Required action: From the data partitioning page below, copy out word for word the passage that begins with the words containing "Once partitions and" and ends with "evenly between partitions.".

Selected excerpt:
GridGain Developers Hub

Data Partitioning

Data partitioning is a method of subdividing large sets of data into smaller chunks and distributing them between all server nodes in a balanced manner.

How Data is Partitioned

When the table is created, it is always assigned to a distribution zone. Based on the distribution zone parameters, the table is separated into PARTITIONS parts, called partitions, stored REPLICAS times across the cluster. Each partition is identified by a number from a limited set (0 to 24 for the default zone). Each individual copy of a partition is called a replica, and is stored on separate nodes, if possible. Partitions with the same number for all tables in the zone are always stored on the same node.

GridGain 9 uses the Fair partition distribution algorithm. It stores information on partition distribution and uses this information for assigning new partitions. This information is preserved in cluster metastorage, and is recalculated only when necessary.

Once partitions and all replicas are created, they are distributed across the available cluster nodes that are included in the distribution zone following the DATA_NODES_FILTER parameter and according to the partition distribution algorithm. Thus, each key is mapped to a list of nodes owning the corresponding partition and is stored on those nodes. When data is added, it is distributed evenly between partitions.

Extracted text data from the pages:
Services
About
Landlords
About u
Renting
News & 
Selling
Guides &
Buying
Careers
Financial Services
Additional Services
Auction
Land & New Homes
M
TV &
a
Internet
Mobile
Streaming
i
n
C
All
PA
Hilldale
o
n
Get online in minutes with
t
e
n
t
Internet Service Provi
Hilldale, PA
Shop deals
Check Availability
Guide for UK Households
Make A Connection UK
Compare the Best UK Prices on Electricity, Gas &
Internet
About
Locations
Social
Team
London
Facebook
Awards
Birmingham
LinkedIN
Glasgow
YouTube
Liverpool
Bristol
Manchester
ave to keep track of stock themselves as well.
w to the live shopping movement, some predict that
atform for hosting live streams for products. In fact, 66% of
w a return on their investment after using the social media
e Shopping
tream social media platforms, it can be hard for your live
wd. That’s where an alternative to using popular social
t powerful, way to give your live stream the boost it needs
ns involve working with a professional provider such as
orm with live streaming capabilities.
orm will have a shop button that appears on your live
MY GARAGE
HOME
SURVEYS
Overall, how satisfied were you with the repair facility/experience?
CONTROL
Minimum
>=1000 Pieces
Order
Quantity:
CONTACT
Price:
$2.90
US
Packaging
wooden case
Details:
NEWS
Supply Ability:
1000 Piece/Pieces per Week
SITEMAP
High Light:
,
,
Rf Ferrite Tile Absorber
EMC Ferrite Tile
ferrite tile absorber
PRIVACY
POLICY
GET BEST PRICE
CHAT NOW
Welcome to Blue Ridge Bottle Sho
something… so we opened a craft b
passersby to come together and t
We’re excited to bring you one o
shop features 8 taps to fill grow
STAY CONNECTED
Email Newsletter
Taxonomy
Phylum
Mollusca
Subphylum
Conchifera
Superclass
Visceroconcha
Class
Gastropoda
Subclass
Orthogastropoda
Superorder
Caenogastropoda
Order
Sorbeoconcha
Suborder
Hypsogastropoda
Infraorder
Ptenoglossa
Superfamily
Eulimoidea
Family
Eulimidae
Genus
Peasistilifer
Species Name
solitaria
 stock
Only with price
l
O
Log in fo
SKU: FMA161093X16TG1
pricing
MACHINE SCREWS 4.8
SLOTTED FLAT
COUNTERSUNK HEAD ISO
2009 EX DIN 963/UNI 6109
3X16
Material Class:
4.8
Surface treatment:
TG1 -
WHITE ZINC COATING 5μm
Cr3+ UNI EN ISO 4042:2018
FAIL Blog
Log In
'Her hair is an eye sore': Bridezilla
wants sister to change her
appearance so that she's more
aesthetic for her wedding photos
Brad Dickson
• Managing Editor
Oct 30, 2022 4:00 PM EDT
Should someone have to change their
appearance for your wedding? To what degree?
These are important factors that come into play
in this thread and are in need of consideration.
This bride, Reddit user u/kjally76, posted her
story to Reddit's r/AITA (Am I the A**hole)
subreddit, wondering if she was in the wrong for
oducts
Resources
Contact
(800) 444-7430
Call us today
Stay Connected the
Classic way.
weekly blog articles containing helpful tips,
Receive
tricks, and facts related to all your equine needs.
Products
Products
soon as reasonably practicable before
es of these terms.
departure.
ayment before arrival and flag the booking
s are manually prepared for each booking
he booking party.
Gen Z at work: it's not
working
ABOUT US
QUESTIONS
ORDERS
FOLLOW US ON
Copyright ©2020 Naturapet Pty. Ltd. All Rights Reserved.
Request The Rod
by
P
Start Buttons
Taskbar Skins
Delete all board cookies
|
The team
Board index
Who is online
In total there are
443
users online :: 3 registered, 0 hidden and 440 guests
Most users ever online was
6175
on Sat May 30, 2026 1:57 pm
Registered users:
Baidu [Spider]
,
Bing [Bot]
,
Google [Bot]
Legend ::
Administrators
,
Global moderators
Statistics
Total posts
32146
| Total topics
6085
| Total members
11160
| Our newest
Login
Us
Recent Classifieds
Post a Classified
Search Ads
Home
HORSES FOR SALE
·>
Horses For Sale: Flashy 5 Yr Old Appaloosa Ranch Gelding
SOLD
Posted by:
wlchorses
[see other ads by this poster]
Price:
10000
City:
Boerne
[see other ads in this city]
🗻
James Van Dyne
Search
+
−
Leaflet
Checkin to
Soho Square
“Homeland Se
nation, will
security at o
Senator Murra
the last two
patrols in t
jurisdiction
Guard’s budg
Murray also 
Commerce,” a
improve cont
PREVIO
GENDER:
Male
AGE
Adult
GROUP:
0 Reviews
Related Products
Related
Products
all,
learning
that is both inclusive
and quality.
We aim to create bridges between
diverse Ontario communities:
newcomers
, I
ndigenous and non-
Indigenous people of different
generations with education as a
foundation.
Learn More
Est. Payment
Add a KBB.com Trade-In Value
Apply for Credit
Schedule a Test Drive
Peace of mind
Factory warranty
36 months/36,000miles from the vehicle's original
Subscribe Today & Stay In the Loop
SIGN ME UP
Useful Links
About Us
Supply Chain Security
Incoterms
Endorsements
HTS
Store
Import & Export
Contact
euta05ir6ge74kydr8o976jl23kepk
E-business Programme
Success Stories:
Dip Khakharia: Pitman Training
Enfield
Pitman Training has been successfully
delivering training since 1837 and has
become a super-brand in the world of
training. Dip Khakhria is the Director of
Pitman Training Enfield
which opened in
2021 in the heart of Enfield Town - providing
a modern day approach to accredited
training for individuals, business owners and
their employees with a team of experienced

Exercise output:
Once partitions and all replicas are created, they are distributed across the available cluster nodes that are included in the distribution zone following the DATA_NODES_FILTER parameter and according to the partition distribution algorithm. Thus, each key is mapped to a list of nodes owning the corresponding partition and is stored on those nodes. When data is added, it is distributed evenly between partitions.